Die vierte Ära der Industrie ist die Ära der cyber-physischen Systeme, bestehend aus intelligenten Maschinen, Speichersystemen und Produktionsanlagen, die von Technologien wie dem Internet der Dinge (IoT), Big-Data-Analytik und Cloud Computing angetrieben werden und in der Lage sind, autonom Informationen auszutauschen, Aktionen auszulösen und sich gegenseitig zu steuern.

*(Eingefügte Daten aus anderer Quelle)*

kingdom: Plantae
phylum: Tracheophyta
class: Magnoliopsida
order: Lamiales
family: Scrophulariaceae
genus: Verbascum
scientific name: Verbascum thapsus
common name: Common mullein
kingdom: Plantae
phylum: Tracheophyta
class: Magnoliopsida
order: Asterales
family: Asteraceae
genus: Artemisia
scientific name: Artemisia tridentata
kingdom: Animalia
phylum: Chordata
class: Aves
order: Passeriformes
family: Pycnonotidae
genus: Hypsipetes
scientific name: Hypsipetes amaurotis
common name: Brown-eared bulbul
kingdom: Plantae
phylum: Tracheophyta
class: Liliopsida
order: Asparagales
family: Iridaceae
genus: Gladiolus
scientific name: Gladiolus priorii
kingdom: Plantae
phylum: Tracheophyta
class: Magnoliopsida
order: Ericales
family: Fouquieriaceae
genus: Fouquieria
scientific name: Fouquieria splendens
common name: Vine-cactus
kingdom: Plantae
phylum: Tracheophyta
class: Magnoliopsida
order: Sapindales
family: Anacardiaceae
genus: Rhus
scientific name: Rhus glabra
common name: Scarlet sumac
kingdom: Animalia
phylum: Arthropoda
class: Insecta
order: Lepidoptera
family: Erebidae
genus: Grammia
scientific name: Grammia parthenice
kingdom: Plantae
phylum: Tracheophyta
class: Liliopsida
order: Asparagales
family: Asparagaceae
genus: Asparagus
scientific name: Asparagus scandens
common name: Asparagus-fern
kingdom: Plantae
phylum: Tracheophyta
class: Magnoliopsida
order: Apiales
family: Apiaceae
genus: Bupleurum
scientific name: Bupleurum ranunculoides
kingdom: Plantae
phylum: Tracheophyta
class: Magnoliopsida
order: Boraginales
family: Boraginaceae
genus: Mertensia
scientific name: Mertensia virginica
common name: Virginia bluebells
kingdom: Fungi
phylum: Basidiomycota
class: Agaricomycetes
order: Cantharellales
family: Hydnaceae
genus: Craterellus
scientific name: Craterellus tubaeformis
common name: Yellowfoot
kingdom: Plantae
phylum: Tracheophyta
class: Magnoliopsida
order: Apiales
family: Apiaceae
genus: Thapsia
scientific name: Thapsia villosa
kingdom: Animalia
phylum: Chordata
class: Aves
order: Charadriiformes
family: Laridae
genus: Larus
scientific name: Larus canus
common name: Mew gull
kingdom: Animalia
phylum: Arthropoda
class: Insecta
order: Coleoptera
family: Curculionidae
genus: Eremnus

Hat sie bisher funktioniert?
Nun, sie hat zweifellos einen enormen Einfluss auf Industrien rund um den Globus gehabt. Durch die Umsetzung der Industrie 4.0 hat das Sindelfinger Werk der Daimler AG in Deutschland seine Werkzeugfertigung vollständig automatisiert, auf Grundlage von Daten wie Auftragsinformationen und Terminplänen. Der Industriegigant Bosch gibt an, dass seine Position als führender Anbieter und Anwender von Industrie-4.0-Technologie dazu beigetragen hat, seinen Umsatz mit Industrietechnik im Jahr 2017 um 7,7 % zu steigern.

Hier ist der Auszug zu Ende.